La petite troupe suivit la large voie Appienne, pavée d'énormes
blocs de basalte poli. Elle passait à Minturnes, Formies, Fundi,
Terracina. Elle rencontrait ensuite les Marais Pontins. Ici, le
voyageur pouvait continuer par terre ou s'embarquer sur le canal qui
aboutit au Forum d'Appius, à environ 65 km. de Rome. C'est là que se
rejoignent la route et le canal. Paul dut y arriver dans les
encombrements et le brouhaha des embarquements et des débarquements,
des voitures, des marchands et trafiquants de toute sorte, spectacle
bariolé et hautement pittoresque, que décrit Horace après avoir fait
le même voyage (Sat., I, 5). C'est là que l'apôtre rencontra les
premiers chrétiens de Rome venus au-devant de lui. Un autre groupe
les attendait au lieu dit les Trois-Tavernes, à environ 49 km. de
Rome, au croisement de la route conduisant à Antium (Ac 28:15).

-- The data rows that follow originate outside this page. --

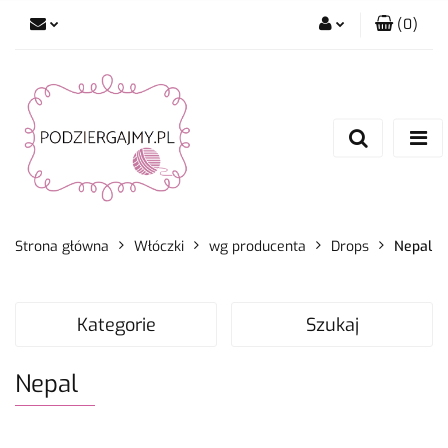
(
0
)
Zaloguj się
Zarejestruj się
Dodaj zgłoszenie
Zgody cookies
Strona główna
Włóczki
wg producenta
Drops
Nepal
Kategorie
Szukaj
Nepal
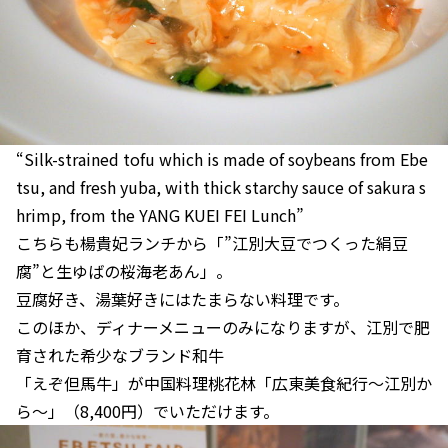
“Silk-strained tofu which is made of soybeans from Ebe
tsu, and fresh yuba, with thick starchy sauce of sakura s
hrimp, from the YANG KUEI FEI Lunch”
こちらも楊貴妃ランチから「”江別大豆でつくった絹豆
腐”と生ゆばの桜海老あん」。
豆腐好き、湯葉好きにはたまらない料理です。
このほか、ディナーメニューのみになりますが、江別で肥
育された希少なブランド和牛
「えぞ但馬牛」が中国料理桃花林「広東美食紀行～江別か
ら～」（8,400円）でいただけます。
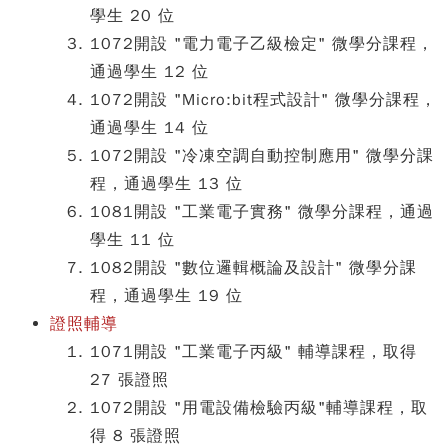
學生 20 位
1072開設 "電力電子乙級檢定" 微學分課程，
通過學生 12 位
1072開設 "Micro:bit程式設計" 微學分課程，
通過學生 14 位
1072開設 "冷凍空調自動控制應用" 微學分課
程，通過學生 13 位
1081開設 "工業電子實務" 微學分課程，通過
學生 11 位
1082開設 "數位邏輯概論及設計" 微學分課
程，通過學生 19 位
證照輔導
1071開設 "工業電子丙級" 輔導課程，取得
27 張證照
1072開設 "用電設備檢驗丙級"輔導課程，取
得 8 張證照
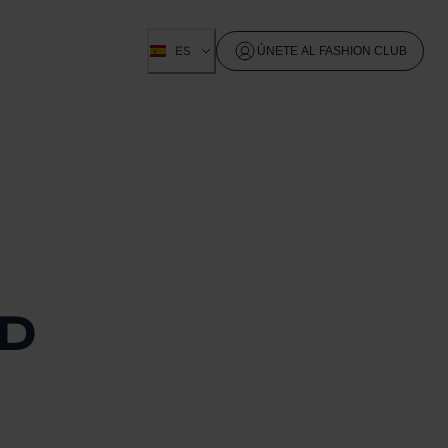
ES
ÚNETE AL FASHION CLUB
AD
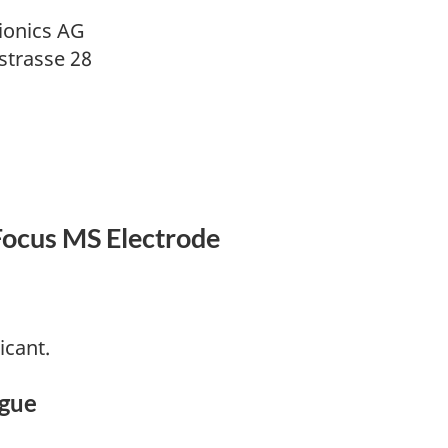
ionics AG
strasse 28
 Focus MS Electrode
icant.
ogue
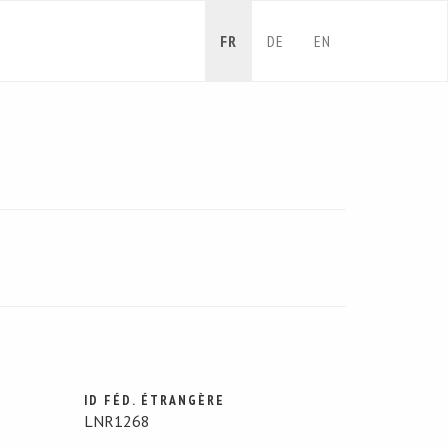
FR
DE
EN
ID FÉD. ÉTRANGÈRE
LNR1268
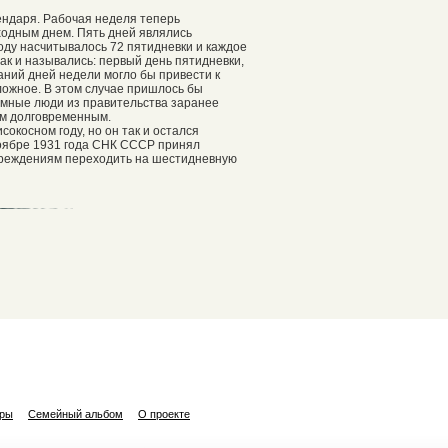
лендаря. Рабочая неделя теперь
ходным днем. Пять дней являлись
году насчитывалось 72 пятидневки и каждое
так и назывались: первый день пятидневки,
ваний дней недели могло бы привести к
ложное. В этом случае пришлось бы
 умные люди из правительства заранее
ом долговременным.
окосном году, но он так и остался
 ноябре 1931 года СНК СССР принял
чреждениям переходить на шестидневную
ары
Семейный альбом
О проекте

La communauté romaine s'apprêtait donc à faire un accueil chaleureux
au grand apôtre, prisonnier pour Christ.

Bientôt, la troupe franchit les monts Albains, traversa Némésie,
Aricie. Enfin, de la colline prochaine, l'apôtre aperçut, pour la
première fois, Rome, que depuis si longtemps il désirait connaître.
Vers la porte Capène, Paul put se croire de retour en Orient: mêmes
ruelles étroites et tortueuses, garnies d'échoppes et d'étalages en
plein vent, même foule grouillante, hurlante, mêmes types, mêmes
costumes: presque tous ces gens étaient juifs. Puis ce fut la
traversée de la cité romaine, jusqu'à la caserne des Prétoriens, au
Nord-E., près de la voie Nomentane. C'était un camp immense avec les
quartiers d'une importante garnison, la prison de ceux qui en avaient
appelé à César et la ménagerie des fauves que l'on gardait là pour le
cirque.

Paul fut remis à l'officier qui commandait les frumentarii
Cet officier assurait la liaison entre le quartier général et les
détachements cantonnés dans les provinces. Il recevait les passagers,
comme princeps peregrinorum, ou princeps castrorum
pere-grinorum.
Le rapport de Festus devait être favorable à Paul;
celui du centurion Julius ne pouvait être qu'excellent. Paul ne fut
point enfermé dans une prison, mais placé sous le régime de la
custodia militaris. Il put donc se loger à son gré, dans le
voisinage du camp, avec un soldat chargé de le garder en permanence.